Gaijin is a word to refer to foreigners, or as the Germans would say Auslanders. Some people think the word is rude and insist on Gaikokujin. Really, in the end, there is little difference between being referred to as a foreign person or a foreign country person.
Sometimes we encounter racism, being the outsiders in the worlds most homogenous society, but often there are benefits. Naturally, the fact that showing up at any event gets us the same attention a celeb gets when they step onto a red carpet, rates high on the list.
Many foreigners use the term Gaijin Crash to refer to when they are in a difficult situation and they act like a loud, tromping water buffalo. They do this knowing that most Japanese people will ‘tolerate’ the behavior from a foreigner. Additionally, many people are intimidated by the overwhelming fortitude of many Americans/Canadians.

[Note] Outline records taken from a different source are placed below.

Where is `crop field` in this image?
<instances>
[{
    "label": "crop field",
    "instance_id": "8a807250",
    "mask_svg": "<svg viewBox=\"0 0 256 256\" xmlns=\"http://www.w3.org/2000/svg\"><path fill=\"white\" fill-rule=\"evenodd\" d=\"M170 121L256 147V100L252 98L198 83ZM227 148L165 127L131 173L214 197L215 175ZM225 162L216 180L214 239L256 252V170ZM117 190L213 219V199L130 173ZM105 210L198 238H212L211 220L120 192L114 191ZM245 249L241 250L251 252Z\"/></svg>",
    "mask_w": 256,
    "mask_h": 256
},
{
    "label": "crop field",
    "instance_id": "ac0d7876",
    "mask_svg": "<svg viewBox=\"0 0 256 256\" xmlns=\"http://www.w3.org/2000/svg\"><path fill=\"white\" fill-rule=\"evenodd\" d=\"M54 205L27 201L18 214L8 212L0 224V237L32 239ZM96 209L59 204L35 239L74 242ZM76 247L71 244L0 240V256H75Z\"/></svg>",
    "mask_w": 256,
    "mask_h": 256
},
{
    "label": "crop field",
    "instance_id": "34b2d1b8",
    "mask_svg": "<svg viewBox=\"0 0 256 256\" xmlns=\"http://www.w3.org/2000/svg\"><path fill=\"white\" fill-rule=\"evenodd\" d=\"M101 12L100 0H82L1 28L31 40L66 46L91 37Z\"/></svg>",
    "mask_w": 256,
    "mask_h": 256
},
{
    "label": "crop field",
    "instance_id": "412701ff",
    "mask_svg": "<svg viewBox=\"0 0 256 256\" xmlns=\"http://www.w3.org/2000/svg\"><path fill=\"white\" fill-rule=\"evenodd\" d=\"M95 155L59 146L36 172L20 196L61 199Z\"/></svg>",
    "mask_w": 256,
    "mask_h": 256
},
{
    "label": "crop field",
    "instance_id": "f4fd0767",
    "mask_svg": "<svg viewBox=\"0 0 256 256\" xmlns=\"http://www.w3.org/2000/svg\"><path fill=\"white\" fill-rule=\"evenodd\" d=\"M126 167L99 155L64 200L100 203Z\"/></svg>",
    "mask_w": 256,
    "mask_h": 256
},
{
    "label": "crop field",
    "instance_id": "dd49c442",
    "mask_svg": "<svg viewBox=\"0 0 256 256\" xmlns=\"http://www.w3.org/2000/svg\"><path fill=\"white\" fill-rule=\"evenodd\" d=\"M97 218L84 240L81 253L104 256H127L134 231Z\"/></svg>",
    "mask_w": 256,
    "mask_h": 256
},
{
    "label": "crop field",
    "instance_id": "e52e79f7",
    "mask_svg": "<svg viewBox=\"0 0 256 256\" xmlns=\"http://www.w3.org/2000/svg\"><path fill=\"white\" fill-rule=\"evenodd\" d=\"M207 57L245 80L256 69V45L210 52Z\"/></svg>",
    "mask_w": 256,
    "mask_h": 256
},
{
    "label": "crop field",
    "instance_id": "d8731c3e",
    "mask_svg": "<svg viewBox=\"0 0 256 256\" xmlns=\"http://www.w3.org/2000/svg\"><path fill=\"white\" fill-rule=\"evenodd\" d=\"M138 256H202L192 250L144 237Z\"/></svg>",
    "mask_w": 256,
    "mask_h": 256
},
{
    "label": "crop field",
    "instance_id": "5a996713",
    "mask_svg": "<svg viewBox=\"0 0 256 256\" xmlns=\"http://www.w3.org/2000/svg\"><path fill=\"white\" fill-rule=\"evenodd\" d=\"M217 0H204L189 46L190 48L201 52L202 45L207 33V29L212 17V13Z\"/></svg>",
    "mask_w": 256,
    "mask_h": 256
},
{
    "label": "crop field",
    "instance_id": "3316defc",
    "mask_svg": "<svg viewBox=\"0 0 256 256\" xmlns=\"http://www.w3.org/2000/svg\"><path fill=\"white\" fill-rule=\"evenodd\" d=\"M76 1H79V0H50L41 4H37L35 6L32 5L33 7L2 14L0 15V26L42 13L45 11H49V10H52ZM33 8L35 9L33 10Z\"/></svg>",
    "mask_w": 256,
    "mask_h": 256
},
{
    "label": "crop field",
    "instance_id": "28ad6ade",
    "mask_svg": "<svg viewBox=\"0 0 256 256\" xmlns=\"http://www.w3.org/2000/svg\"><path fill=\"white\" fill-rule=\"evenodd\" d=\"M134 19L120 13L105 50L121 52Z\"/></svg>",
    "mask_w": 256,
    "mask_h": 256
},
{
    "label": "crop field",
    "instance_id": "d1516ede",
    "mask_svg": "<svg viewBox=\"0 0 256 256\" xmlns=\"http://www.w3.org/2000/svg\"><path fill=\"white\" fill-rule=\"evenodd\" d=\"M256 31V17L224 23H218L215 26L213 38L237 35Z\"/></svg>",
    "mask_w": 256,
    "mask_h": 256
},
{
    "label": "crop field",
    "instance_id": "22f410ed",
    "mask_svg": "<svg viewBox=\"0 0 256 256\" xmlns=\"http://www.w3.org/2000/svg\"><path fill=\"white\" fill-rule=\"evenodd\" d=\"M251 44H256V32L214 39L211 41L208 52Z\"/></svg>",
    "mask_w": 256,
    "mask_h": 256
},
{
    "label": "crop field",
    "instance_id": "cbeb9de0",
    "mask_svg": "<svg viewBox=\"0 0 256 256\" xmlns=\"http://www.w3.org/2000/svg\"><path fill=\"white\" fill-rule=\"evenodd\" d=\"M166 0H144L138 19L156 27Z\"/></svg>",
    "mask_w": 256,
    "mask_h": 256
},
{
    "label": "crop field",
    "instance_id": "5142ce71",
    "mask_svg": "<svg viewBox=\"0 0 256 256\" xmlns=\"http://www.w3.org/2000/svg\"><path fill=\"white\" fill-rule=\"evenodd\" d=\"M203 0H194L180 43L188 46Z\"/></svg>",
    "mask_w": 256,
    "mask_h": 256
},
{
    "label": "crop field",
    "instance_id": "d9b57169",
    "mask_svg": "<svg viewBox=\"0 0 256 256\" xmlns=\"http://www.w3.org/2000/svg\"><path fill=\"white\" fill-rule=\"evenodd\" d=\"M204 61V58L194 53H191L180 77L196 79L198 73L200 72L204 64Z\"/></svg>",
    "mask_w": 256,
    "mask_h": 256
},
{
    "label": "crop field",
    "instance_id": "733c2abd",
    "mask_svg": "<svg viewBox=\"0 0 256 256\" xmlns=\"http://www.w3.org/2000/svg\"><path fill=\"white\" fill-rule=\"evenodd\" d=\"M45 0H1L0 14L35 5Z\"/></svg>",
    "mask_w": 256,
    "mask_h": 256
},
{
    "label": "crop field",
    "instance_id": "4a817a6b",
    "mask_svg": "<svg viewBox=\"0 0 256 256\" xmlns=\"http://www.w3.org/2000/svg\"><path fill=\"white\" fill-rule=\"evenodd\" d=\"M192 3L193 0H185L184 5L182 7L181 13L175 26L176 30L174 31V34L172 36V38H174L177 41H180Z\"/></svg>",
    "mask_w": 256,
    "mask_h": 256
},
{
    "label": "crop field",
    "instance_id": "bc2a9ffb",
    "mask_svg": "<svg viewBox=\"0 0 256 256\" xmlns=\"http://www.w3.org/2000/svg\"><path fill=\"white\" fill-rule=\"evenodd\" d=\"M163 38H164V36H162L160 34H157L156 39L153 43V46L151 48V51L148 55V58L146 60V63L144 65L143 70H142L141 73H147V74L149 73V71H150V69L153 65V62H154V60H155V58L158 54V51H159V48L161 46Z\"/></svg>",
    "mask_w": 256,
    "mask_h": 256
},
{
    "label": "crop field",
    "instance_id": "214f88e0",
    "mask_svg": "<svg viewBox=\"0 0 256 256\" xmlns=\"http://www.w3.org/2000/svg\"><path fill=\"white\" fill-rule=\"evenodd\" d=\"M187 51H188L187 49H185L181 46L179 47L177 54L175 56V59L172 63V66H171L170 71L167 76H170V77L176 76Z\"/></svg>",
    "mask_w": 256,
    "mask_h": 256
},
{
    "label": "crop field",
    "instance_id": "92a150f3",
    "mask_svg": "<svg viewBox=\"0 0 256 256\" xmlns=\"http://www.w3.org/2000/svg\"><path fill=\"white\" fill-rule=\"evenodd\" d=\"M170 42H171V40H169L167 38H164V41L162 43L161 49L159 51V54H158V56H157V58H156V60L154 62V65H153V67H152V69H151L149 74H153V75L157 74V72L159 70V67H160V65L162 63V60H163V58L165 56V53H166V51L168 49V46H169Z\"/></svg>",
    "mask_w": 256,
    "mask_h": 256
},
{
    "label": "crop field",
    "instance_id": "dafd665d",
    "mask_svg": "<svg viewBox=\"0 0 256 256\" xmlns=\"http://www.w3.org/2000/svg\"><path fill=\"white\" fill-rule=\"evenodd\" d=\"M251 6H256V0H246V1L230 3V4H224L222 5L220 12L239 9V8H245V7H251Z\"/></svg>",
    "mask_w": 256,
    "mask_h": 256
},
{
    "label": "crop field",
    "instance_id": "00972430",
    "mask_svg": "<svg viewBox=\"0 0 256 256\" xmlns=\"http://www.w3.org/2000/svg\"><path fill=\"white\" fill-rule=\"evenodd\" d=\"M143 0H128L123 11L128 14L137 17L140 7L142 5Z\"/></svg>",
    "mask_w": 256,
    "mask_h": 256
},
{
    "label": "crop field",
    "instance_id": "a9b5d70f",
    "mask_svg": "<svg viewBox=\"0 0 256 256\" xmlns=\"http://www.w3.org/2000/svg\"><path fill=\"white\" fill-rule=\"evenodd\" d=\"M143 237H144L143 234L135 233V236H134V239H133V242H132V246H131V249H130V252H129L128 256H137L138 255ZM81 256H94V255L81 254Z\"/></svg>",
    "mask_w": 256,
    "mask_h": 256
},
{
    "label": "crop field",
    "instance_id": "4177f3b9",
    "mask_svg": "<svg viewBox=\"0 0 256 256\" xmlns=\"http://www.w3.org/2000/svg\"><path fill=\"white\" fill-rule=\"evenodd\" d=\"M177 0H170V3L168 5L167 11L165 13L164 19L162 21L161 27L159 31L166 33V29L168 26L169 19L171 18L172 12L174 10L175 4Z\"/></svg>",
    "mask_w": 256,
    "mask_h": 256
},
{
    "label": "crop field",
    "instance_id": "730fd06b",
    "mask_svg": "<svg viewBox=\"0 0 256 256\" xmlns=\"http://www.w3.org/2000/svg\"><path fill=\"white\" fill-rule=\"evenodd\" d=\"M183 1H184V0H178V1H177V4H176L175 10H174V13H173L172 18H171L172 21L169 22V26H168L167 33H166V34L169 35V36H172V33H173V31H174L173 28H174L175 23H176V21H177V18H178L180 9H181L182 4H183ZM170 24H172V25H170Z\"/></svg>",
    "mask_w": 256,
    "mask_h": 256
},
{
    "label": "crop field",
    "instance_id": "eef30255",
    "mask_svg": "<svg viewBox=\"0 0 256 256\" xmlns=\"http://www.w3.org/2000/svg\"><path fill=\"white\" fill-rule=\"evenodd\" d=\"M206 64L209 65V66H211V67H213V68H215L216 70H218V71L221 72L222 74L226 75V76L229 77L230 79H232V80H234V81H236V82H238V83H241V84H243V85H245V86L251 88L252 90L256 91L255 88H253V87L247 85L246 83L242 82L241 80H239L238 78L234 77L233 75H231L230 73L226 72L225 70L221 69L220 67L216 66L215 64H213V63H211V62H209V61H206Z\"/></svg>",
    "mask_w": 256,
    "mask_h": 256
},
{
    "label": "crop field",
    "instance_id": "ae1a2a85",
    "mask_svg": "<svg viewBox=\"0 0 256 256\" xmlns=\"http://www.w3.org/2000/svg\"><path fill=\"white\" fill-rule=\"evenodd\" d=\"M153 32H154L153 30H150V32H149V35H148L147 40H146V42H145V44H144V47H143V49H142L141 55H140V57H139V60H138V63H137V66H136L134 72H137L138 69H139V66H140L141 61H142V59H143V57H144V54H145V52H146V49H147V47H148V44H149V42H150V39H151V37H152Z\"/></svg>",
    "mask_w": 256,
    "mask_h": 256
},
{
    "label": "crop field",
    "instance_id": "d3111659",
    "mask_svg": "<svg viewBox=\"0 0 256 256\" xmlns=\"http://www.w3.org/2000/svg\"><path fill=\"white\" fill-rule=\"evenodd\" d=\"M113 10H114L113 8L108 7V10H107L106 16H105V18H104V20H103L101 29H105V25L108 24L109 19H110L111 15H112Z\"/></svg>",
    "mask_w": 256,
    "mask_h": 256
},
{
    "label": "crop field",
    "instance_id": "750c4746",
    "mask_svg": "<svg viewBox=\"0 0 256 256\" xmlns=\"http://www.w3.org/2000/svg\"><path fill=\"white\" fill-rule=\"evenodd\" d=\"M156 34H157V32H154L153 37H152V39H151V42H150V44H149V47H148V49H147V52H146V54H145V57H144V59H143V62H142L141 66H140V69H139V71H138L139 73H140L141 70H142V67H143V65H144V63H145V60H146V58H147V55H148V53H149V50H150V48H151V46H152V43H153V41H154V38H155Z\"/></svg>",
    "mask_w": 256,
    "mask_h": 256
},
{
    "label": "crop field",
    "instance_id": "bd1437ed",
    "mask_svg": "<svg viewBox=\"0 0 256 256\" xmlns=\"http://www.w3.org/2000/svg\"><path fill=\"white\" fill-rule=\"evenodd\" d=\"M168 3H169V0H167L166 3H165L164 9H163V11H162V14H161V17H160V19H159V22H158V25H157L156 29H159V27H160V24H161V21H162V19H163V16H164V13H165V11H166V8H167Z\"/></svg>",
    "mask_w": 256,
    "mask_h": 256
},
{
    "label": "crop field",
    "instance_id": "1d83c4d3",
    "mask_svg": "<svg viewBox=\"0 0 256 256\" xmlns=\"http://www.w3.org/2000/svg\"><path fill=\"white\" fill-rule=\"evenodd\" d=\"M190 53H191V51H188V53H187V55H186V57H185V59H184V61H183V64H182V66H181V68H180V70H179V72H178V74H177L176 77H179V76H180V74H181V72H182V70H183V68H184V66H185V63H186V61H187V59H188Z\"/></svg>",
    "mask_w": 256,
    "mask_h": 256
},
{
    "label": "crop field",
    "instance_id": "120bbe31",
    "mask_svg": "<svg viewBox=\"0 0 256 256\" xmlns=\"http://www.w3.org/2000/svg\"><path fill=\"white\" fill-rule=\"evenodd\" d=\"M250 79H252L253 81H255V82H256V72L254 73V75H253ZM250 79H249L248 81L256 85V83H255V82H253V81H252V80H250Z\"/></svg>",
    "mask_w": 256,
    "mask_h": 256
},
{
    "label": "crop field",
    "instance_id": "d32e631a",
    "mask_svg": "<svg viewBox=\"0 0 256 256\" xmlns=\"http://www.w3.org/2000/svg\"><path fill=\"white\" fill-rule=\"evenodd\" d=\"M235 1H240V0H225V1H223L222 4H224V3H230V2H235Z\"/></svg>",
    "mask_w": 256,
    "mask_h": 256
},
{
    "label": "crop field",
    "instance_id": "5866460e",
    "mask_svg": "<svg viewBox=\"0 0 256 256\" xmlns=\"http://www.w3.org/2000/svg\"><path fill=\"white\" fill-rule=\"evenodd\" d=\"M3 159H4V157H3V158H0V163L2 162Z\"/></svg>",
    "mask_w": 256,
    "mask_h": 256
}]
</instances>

Yesterday I was bothered by a loud fan and louder youths on the train. I stuck a couple earplugs in and engrossed myself in a book about Shinto faith. Suddenly I became aware of the fact that the train wasn’t moving. Glancing over my shoulder I spotted a cafe from my stop. A muffled announcement verified my fear. Worrying about the ultimate door closure, I stood up, loudly exclaimed, “Excuse me!” and made a beeline for the door, striking no fewer than four innocent bystanders.
On my way out the door, I realized it was the first announcement and I could have politely exited. Today I couldn’t spot the victims to apologize. Are they in the hospital? Are they afraid to board that car again? Who knows?